SESSION Statement
Controls how a session is administered by the Application Server
Syntax
Arguments
- INIT=program-name
-
specifies programs to be run when a session is created and destroyed (including those that expire by timing out). By default, no program is run at the creation and destruction of a session. The program names referenced here
must be in the same format as the _PROGRAM variable. Also, the libraries or files that contain these programs must be allocated in a previous ALLOCATE statement.
- INVSESS=program-name
- specifies a program that is to be run in the place of the requested
program if the session that is specified by _SESSIONID does not exist. This can happen if the session expired or if the session ID was modified
by the client.
Two special macro variables are created for the invalid session program. The _USERPROGRAM variable contains the name of the program that was requested by the user. This is the value that is specified by the _PROGRAM variable in the original request. The _INVSESSREASON variable has NOSESSION
as its value, which means that the session specified by _SESSIONID does not exist.
The invalid session program can be used to display an informative
response when a user session has expired or is otherwise inaccessible.
The response can redirect the user to an application login screen,
explain how to restart the application, or provide a friendlier
error message.
- TERM=program-name
- specifies programs to be run when a session is created and destroyed (including those that expire by timing out). By default, no program is run at the creation and destruction of a session. The program names referenced here must be in the same format as the _PROGRAM variable. Also, the libraries or files that contain these programs must be allocated in a previous ALLOCATE statement.
Remember that when you delete a session, it is only marked for deletion. A session is not deleted until the clean-up routine runs. A user creates a session only once throughout an application. The user can reuse the session, but deletion of the session does not occur until the end of the application.

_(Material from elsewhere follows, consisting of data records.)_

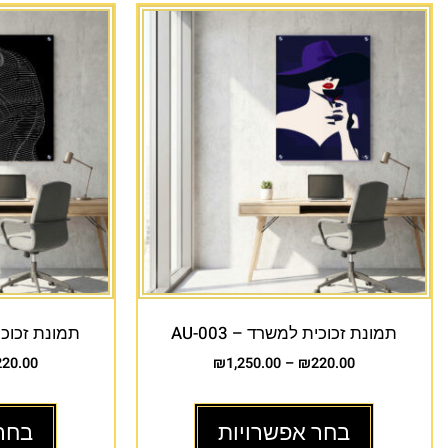
תמונת זכוכית למשרד – AU-003
תמונת זכוכית 
220.00
₪
1,250.00
–
₪
220.00
בחר אפשרויות
בחר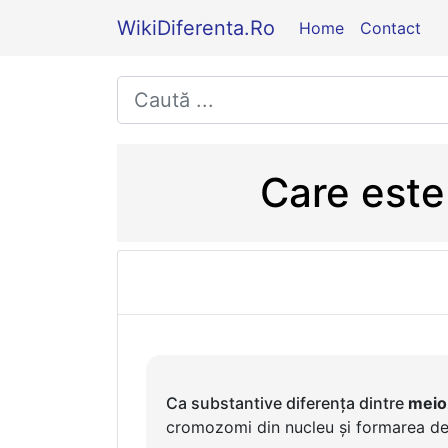
WikiDiferenta.Ro
Home
Contact
Care este
Ca substantive diferența dintre
meio
cromozomi din nucleu și formarea de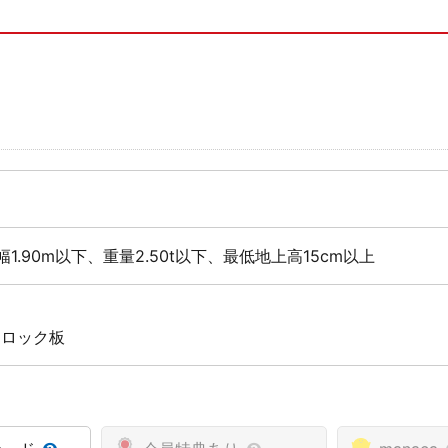
幅1.90m以下、重量2.50t以下、最低地上高15cm以上
 ロック板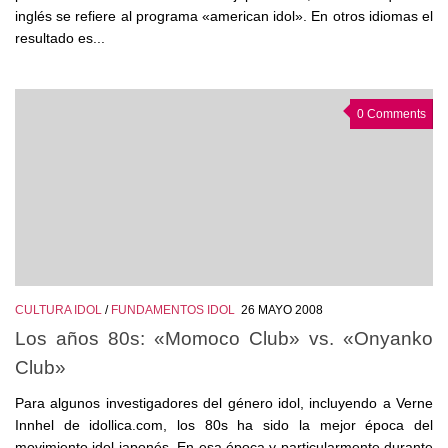
inglés se refiere al programa «american idol». En otros idiomas el
resultado es...
0 Comments
CULTURA IDOL
/
FUNDAMENTOS IDOL
26 MAYO 2008
Los años 80s: «Momoco Club» vs. «Onyanko
Club»
Para algunos investigadores del género idol, incluyendo a Verne
Innhel de idollica.com, los 80s ha sido la mejor época del
movimiento idol japonés. En esa época y particularmente durante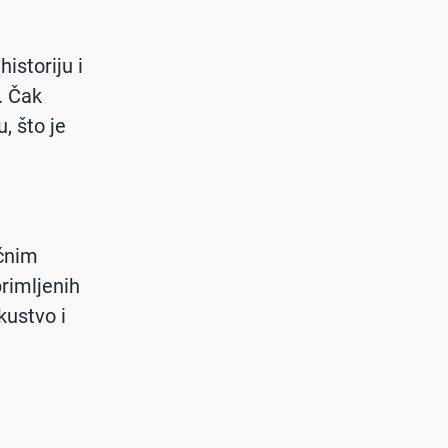
istoriju i
a. Čak
, što je
ičnim
primljenih
kustvo i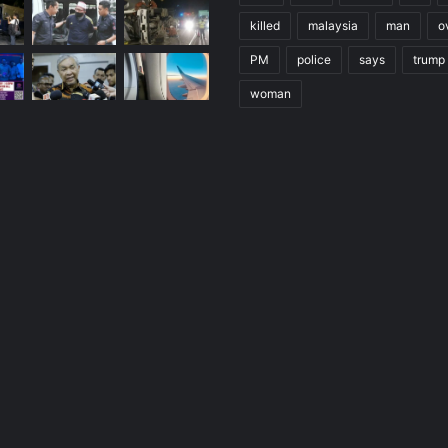
killed
malaysia
man
o
PM
police
says
trump
woman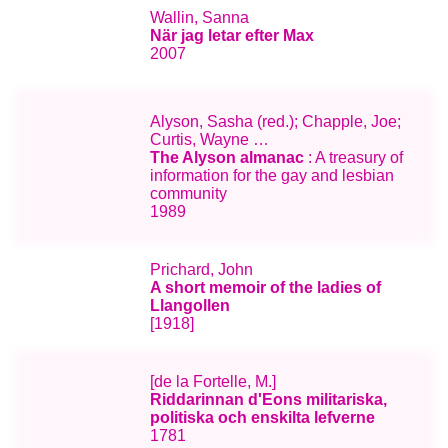
Wallin, Sanna
När jag letar efter Max
2007
Alyson, Sasha (red.); Chapple, Joe;
Curtis, Wayne …
The Alyson almanac
: A treasury of
information for the gay and lesbian
community
1989
Prichard, John
A short memoir of the ladies of
Llangollen
[1918]
[de la Fortelle, M.]
Riddarinnan d'Eons militariska,
politiska och enskilta lefverne
1781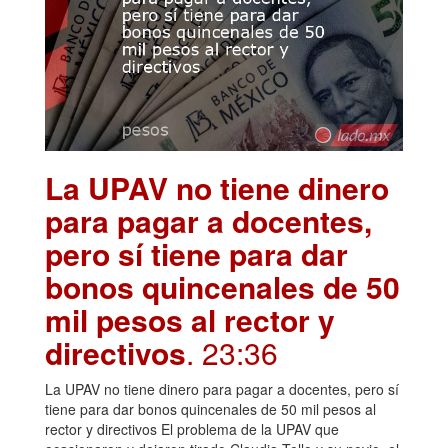
La UPAV no tiene dinero
para pagar a docentes,
pero sí tiene para dar
bonos quincenales de 50
mil pesos al rector y
directivos
. 23:36
La UPAV no tiene dinero para pagar a docentes, pero sí
tiene para dar bonos quincenales de 50 mil pesos al
rector y directivos El problema de la UPAV que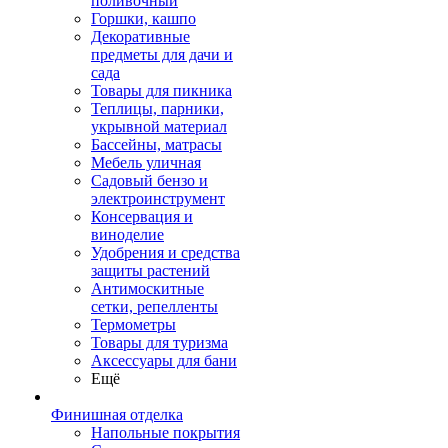
поливочный
Горшки, кашпо
Декоративные
предметы для дачи и
сада
Товары для пикника
Теплицы, парники,
укрывной материал
Бассейны, матрасы
Мебель уличная
Садовый бензо и
электроинструмент
Консервация и
виноделие
Удобрения и средства
защиты растений
Антимоскитные
сетки, репелленты
Термометры
Товары для туризма
Аксессуары для бани
Ещё
Финишная отделка
Напольные покрытия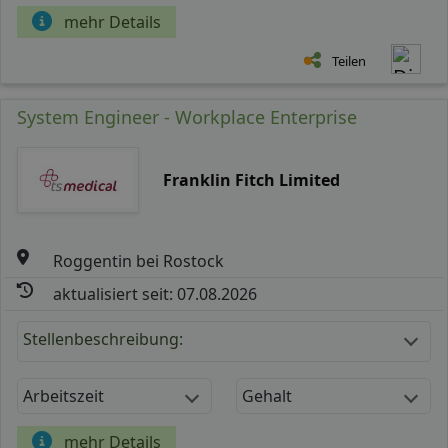
mehr Details
Teilen
System Engineer - Workplace Enterprise
Franklin Fitch Limited
Roggentin bei Rostock
aktualisiert seit: 07.08.2026
Stellenbeschreibung:
Arbeitszeit
Gehalt
mehr Details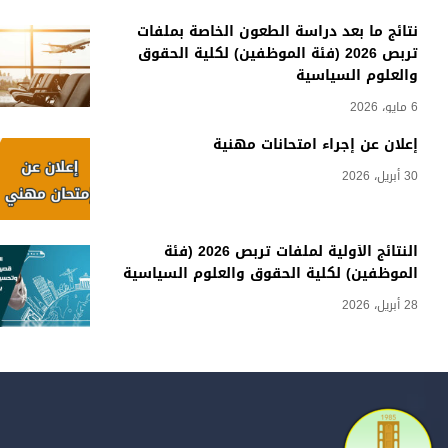
نتائج ما بعد دراسة الطعون الخاصة بملفات
تربص 2026 (فئة الموظفين) لكلية الحقوق
والعلوم السياسية
6 مايو، 2026
إعلان عن إجراء امتحانات مهنية
30 أبريل، 2026
النتائج الأولية لملفات تربص 2026 (فئة
الموظفين) لكلية الحقوق والعلوم السياسية
28 أبريل، 2026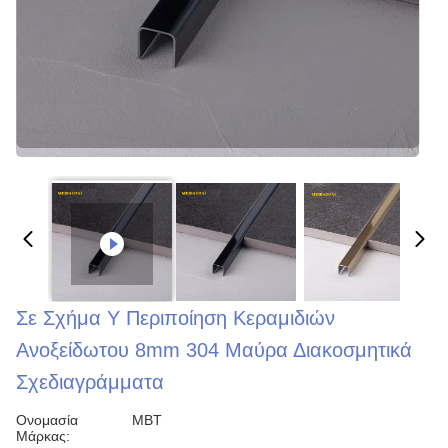
Σε Σχήμα Υ Περιποίηση Κεραμιδιών
Ανοξείδωτου 8mm 304 Μαύρα Διακοσμητικά
Σχεδιαγράμματα
Ονομασία
MBT
Μάρκας: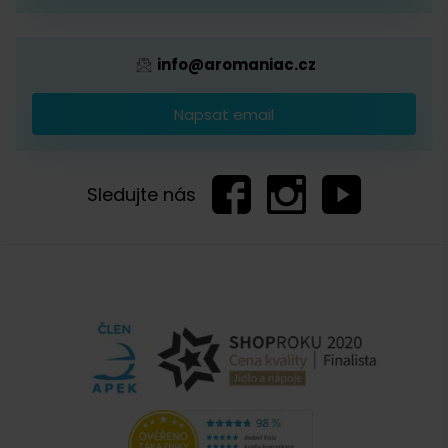
info@aromaniac.cz
Napsat email
Sledujte nás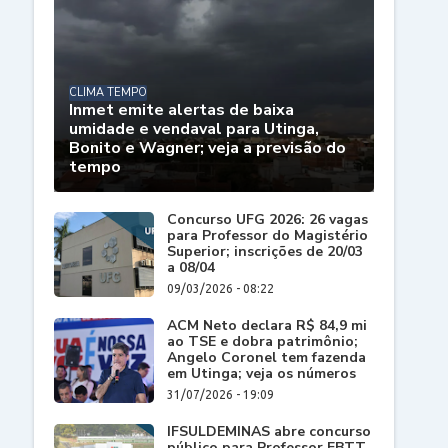
CLIMA TEMPO
Inmet emite alertas de baixa
umidade e vendaval para Utinga,
Bonito e Wagner; veja a previsão do
tempo
Concurso UFG 2026: 26 vagas
para Professor do Magistério
Superior; inscrições de 20/03
a 08/04
09/03/2026 - 08:22
ACM Neto declara R$ 84,9 mi
ao TSE e dobra patrimônio;
Angelo Coronel tem fazenda
em Utinga; veja os números
31/07/2026 - 19:09
IFSULDEMINAS abre concurso
público para Professor EBTT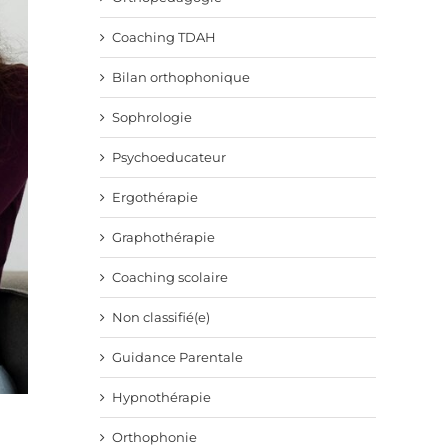
Coaching TDAH
Bilan orthophonique
Sophrologie
Psychoeducateur
Ergothérapie
Graphothérapie
Coaching scolaire
Non classifié(e)
Guidance Parentale
Hypnothérapie
Orthophonie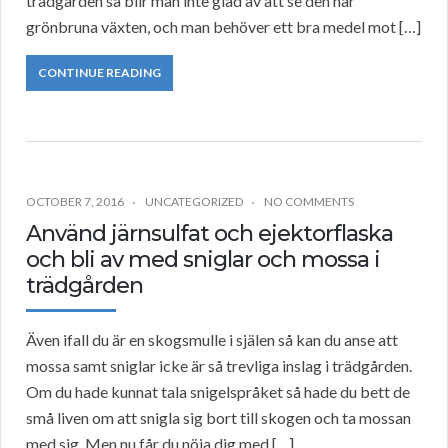
trädgården så blir man inte glad av att se den här
grönbruna växten, och man behöver ett bra medel mot […]
CONTINUE READING
OCTOBER 7, 2016
UNCATEGORIZED
NO COMMENTS
Använd järnsulfat och ejektorflaska
och bli av med sniglar och mossa i
trädgården
Även ifall du är en skogsmulle i själen så kan du anse att
mossa samt sniglar icke är så trevliga inslag i trädgården.
Om du hade kunnat tala snigelspråket så hade du bett de
små liven om att snigla sig bort till skogen och ta mossan
med sig. Men nu får du nöja dig med […]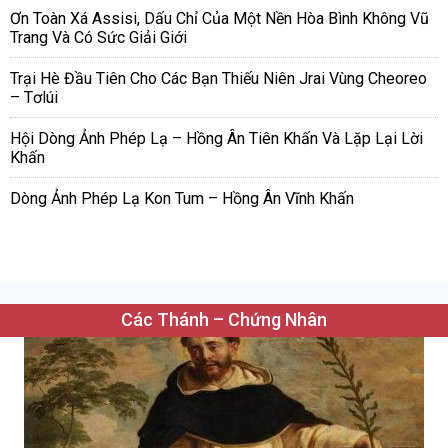
Ơn Toàn Xá Assisi, Dấu Chỉ Của Một Nền Hòa Bình Không Vũ
Trang Và Có Sức Giải Giới
Trại Hè Đầu Tiên Cho Các Bạn Thiếu Niên Jrai Vùng Cheoreo
– Tơlúi
Hội Dòng Ảnh Phép Lạ – Hồng Ân Tiên Khấn Và Lặp Lại Lời
Khấn
Dòng Ảnh Phép Lạ Kon Tum – Hồng Ân Vĩnh Khấn
Các Thánh – Chứng Nhân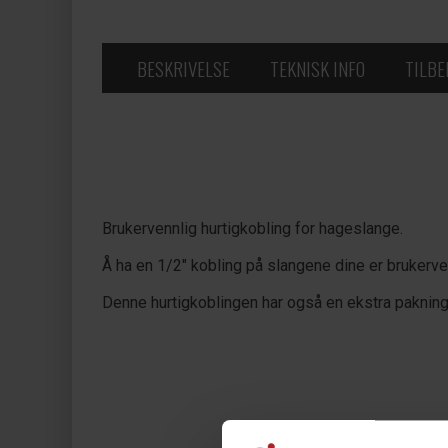
BESKRIVELSE
TEKNISK INFO
TILB
Brukervennlig hurtigkobling for hageslange.
Å ha en 1/2" kobling på slangene dine er brukerv
Denne hurtigkoblingen har også en ekstra pakning. D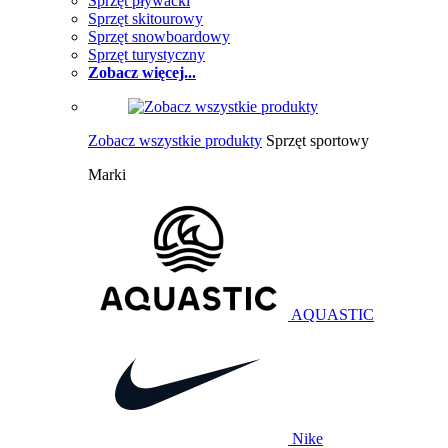
Sprzęt pływacki
Sprzęt skitourowy
Sprzęt snowboardowy
Sprzęt turystyczny
Zobacz więcej...
Zobacz wszystkie produkty
Sprzęt sportowy
Marki
AQUASTIC
Nike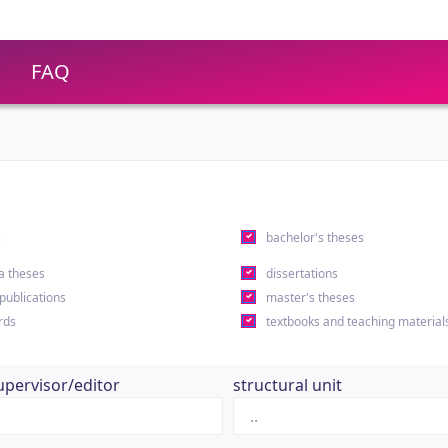
FAQ
s
bachelor's theses
a theses
dissertations
 publications
master's theses
rds
textbooks and teaching material
upervisor/editor
structural unit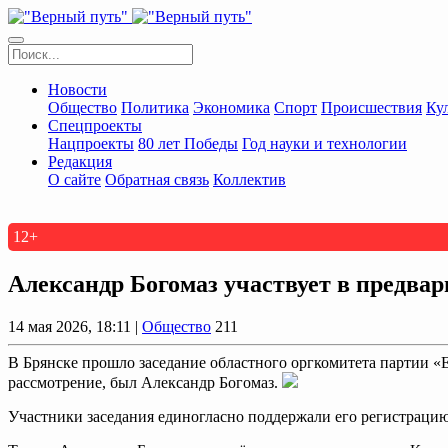
Новости
Общество
Политика
Экономика
Спорт
Происшествия
Ку
Спецпроекты
Нацпроекты
80 лет Победы
Год науки и технологии
Редакция
О сайте
Обратная связь
Коллектив
12+
Александр Богомаз участвует в предва
14 мая 2026, 18:11 |
Общество
211
В Брянске прошло заседание областного оргкомитета партии «
рассмотрение, был Александр Богомаз.
Участники заседания единогласно поддержали его регистрацию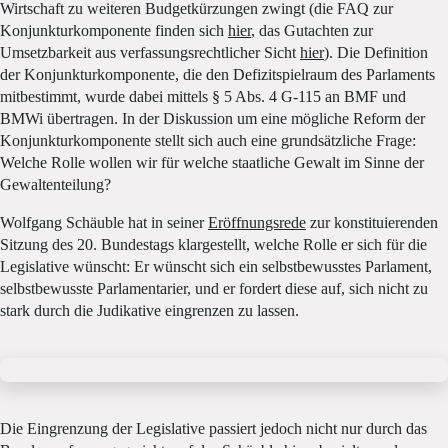
Wirtschaft zu weiteren Budgetkürzungen zwingt (die FAQ zur
Konjunkturkomponente finden sich
hier
, das Gutachten zur
Umsetzbarkeit aus verfassungsrechtlicher Sicht
hier
). Die Definition
der Konjunkturkomponente, die den Defizitspielraum des Parlaments
mitbestimmt, wurde dabei mittels § 5 Abs. 4 G-115 an BMF und
BMWi übertragen. In der Diskussion um eine mögliche Reform der
Konjunkturkomponente stellt sich auch eine grundsätzliche Frage:
Welche Rolle wollen wir für welche staatliche Gewalt im Sinne der
Gewaltenteilung?
Wolfgang Schäuble hat in seiner
Eröffnungsrede
zur konstituierenden
Sitzung des 20. Bundestags klargestellt, welche Rolle er sich für die
Legislative wünscht: Er wünscht sich ein selbstbewusstes Parlament,
selbstbewusste Parlamentarier, und er fordert diese auf, sich nicht zu
stark durch die Judikative eingrenzen zu lassen.
Die Eingrenzung der Legislative passiert jedoch nicht nur durch das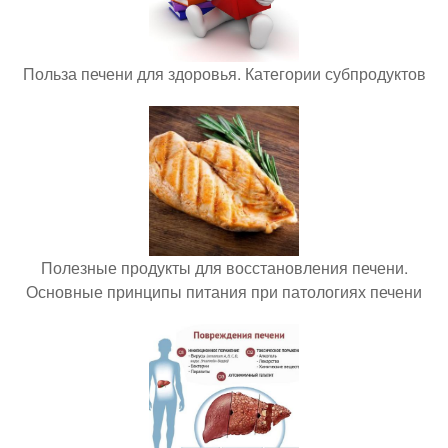
Польза печени для здоровья. Категории субпродуктов
Полезные продукты для восстановления печени.
Основные принципы питания при патологиях печени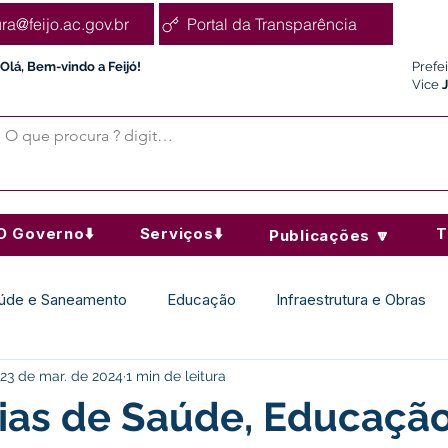
ura@feijo.ac.gov.br
Portal da Transparência
Olá, Bem-vindo a Feijó!
Prefe
Vice
O Governo⬇️
Serviços⬇️
T
Publicações 🔽
úde e Saneamento
Educação
Infraestrutura e Obras
23 de mar. de 2024
1 min de leitura
Desporto Cultura e Lazer
Administração e Finanças
ias de Saúde, Educação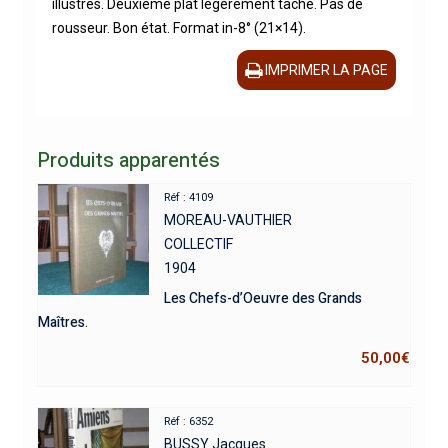
illustrés. Deuxième plat légèrement taché. Pas de
rousseur. Bon état. Format in-8° (21×14).
IMPRIMER LA PAGE
Produits apparentés
Réf : 4109
MOREAU-VAUTHIER
COLLECTIF
1904
Les Chefs-d’Oeuvre des Grands
Maîtres.
50,00
€
Réf : 6352
BUSSY Jacques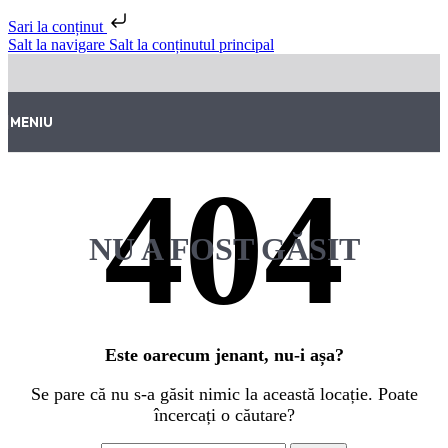
Sari la conținut
Salt la navigare
Salt la conținutul principal
MENIU
NU A FOST GĂSIT
Este oarecum jenant, nu-i așa?
Se pare că nu s-a găsit nimic la această locație. Poate
încercați o căutare?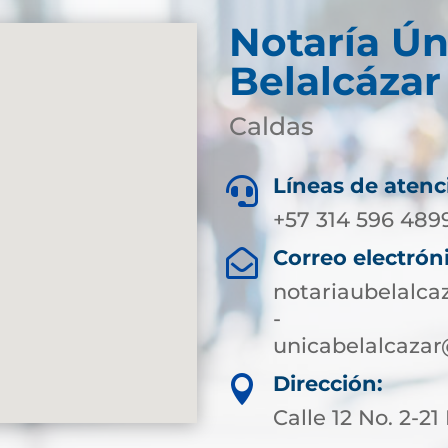
Notaría Ún
Belalcázar
Caldas
Líneas de atenc

+57 314 596 489
Correo electrón

notariaubelalc
-
unicabelalcazar
Dirección:

Calle 12 No. 2-21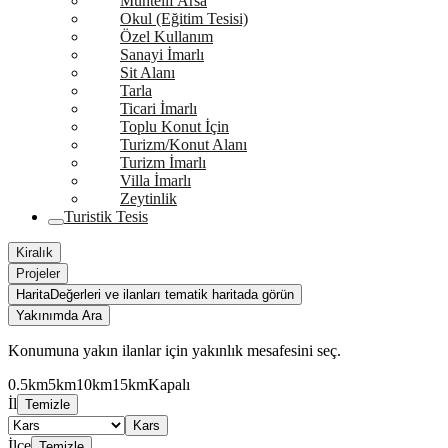
Muhtelif Arsa
Okul (Eğitim Tesisi)
Özel Kullanım
Sanayi İmarlı
Sit Alanı
Tarla
Ticari İmarlı
Toplu Konut İçin
Turizm/Konut Alanı
Turizm İmarlı
Villa İmarlı
Zeytinlik
Turistik Tesis
Kiralık
Projeler
Harita
Değerleri ve ilanları tematik haritada görün
Yakınımda Ara
Konumuna yakın ilanlar için yakınlık mesafesini seç.
0.5km
5km
10km
15km
Kapalı
İl
Temizle
Kars
İlçe
Temizle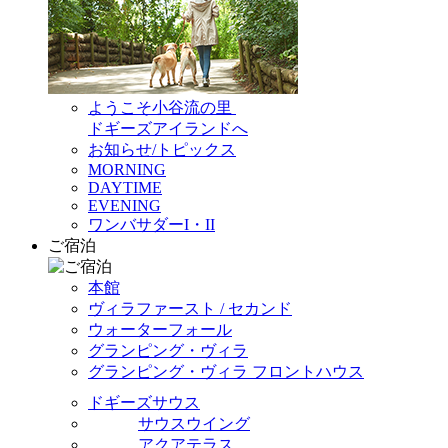
ようこそ小谷流の里
ドギーズアイランドへ
お知らせ/トピックス
MORNING
DAYTIME
EVENING
ワンバサダーI・II
ご宿泊
本館
ヴィラファースト / セカンド
ウォーターフォール
グランピング・ヴィラ
グランピング・ヴィラ フロントハウス
ドギーズサウス
サウスウイング
アクアテラス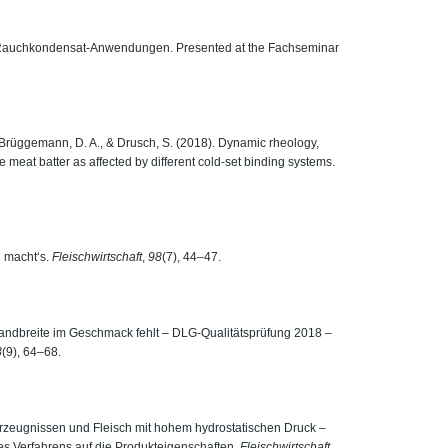
& Rauchkondensat-Anwendungen. Presented at the Fachseminar
 Brüggemann, D. A., & Drusch, S. (2018). Dynamic rheology,
e meat batter as affected by different cold-set binding systems.
n macht‘s.
Fleischwirtschaft
,
98
(7), 44–47.
. Bandbreite im Geschmack fehlt – DLG-Qualitätsprüfung 2018 –
8
(9), 64–68.
rzeugnissen und Fleisch mit hohem hydrostatischen Druck –
 Verfahrens auf die Produkteigenschaften.
Fleischwirtschaft
,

In the following example, a user creates a session and then deletes that session. When the user tries to create a new session in the same test program they get a warning.
testa.sas (creates session1 -> calls testb.sas)
testb.sas (uses session1 -> deletes session1 -> creates new session2)
The user cannot create session2, because session1 is still being used. Furthermore, after a session is marked for deletion, another user cannot access that same session, even before the clean-up process runs.
- TIMEOUT=seconds
- specifies the number of seconds that elapse before a session expires. The default session timeout is 900 (15 minutes). This value can be changed in a request program by calling the Application Dispatcher APPSRVSET function. An Application Server does not honor a pool service idle timeout stop request from the Load Manager until all sessions have expired.
- MAXTIMEOUT=seconds
- is the maximum number of seconds that a timeout can be set to using the APPSRVSET function. For more information about setting the session timeout from a request program, see the SAS/IntrNet Application Dispatcher documentation for the APPSRVSET function.
- VERIFY=(variable-1 <...variable-n>)
- is a space-delimited list of variable names. A session reconnect is a request for a _SESSIONID for an existing session. For enhanced security, the Version 8 Application Server can verify
other request variables in addition to validating the _SESSIONID for all session re-connects. For example, the Version 8 Application Server can ensure that the variable _RMTUSER is the same for all session re-connects. This makes it more difficult for one client to steal another client's URL and access the first client's session information. Enclose the list of variables in parentheses.